Novelist Steve Almond, in his 2004 nonfiction book “Candyfreak,” about his obsession with candy, mused about how small his life as a college writing instructor in Boston was compared to that of a “chocolate engineer” he met in New Hampshire.
That’s how I felt when I visited Abdallah Candies in Apple Valley and company president Steve Hegedus stepped into the tiny visitor lobby to greet me wearing a hair net and smock.
He’d come from the production kitchen, where Abdallah employees were cranking out another wave of specialties for Easter, one of the biggest holidays of the year for candy consumption. The whole building smelled of chocolate, and I thought: There is no better place to work in Minnesota, maybe the world.
“When you grow up in a family business, as soon as you can see over the table, you’re learning,” said Hegedus, a fourth-generation descendant of founder Albert Abdallah. “I learned with my grandfather and my uncle and dad how to make the marshmallows and nougat.
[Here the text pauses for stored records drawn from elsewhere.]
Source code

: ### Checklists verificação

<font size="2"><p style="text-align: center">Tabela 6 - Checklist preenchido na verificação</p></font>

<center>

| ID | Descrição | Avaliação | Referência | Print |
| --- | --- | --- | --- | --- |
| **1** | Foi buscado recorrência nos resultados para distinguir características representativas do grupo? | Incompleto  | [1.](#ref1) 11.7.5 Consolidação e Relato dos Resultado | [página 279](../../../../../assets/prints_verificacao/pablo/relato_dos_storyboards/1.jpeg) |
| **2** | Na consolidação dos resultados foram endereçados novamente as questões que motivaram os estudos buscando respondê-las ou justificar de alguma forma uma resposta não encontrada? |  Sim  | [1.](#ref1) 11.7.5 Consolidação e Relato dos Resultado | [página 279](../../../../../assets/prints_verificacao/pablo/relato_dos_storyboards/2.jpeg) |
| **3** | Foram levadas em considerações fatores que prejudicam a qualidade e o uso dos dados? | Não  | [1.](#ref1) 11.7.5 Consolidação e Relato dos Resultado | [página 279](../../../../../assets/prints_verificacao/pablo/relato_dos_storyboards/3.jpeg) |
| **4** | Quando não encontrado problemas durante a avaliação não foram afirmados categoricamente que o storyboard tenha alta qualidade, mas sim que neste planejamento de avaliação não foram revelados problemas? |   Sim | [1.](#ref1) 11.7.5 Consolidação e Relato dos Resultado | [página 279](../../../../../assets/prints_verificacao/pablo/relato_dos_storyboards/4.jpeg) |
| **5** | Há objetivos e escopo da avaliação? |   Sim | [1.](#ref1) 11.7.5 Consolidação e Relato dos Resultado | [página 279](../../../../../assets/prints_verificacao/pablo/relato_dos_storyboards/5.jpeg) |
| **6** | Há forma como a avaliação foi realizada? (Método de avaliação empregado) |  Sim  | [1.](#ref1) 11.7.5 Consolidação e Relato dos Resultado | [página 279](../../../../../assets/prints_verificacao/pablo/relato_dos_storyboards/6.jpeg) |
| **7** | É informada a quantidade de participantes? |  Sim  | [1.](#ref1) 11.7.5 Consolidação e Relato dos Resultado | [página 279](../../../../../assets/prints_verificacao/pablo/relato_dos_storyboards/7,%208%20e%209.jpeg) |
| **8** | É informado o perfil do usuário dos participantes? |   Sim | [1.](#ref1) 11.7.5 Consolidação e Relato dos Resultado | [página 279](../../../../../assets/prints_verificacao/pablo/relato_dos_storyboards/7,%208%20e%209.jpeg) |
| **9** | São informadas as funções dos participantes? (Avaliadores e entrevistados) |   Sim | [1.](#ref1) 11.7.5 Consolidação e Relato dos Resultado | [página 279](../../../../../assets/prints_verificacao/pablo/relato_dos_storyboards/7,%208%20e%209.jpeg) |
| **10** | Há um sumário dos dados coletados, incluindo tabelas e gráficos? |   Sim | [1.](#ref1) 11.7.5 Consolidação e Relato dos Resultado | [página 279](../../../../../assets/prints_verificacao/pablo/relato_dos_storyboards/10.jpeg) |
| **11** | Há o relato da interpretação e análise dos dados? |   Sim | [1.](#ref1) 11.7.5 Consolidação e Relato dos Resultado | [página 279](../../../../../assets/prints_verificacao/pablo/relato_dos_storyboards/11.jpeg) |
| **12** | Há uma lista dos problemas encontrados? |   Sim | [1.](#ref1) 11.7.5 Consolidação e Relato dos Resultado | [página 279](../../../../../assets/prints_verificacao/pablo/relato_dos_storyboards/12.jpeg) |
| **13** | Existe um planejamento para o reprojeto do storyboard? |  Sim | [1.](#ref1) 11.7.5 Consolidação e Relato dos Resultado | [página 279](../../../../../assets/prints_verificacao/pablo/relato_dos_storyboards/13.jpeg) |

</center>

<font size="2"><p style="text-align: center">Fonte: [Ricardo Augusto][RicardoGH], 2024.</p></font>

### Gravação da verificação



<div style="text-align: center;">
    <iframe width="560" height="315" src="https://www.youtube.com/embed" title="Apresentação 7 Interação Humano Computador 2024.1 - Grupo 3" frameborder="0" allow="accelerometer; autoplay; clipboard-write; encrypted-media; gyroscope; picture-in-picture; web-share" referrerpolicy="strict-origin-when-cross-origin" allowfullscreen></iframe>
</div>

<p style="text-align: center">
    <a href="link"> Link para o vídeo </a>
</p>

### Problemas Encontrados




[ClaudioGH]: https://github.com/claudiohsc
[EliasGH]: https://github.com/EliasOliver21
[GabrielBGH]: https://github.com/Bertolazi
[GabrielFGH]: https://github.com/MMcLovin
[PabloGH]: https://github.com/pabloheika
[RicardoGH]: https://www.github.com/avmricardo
I did dishes after school in high school, that whole thing.”

These days, Hegedus and his wife, Karen, lead the company, and their three sons and a nephew form a fifth generation that may take control in the future.
“I don’t know if it’s like this for other businesses, but it’s more of just a vocation,” Hegedus said. “It’s a business, yeah. But we just want to make good candy and we want people to come back for that candy again. That’s all that all matters.”
His matter-of-factness reminded me of another passage in Almond’s book about that chocolate engineer, named Dave. “It was now clear I was in the presence of freak genius,” Almond wrote. “But Dave’s approach to chocolate was actually pretty low-key.”
For the last three years, poor harvests of cocoa beans in Africa have dominated the economics of candy-making. Cocoa prices have soared to around $8,000 a ton, from $3,000 two years ago, which has led manufacturers to raise prices for finished goods. Chocolate consumption in the U.S. fell last year.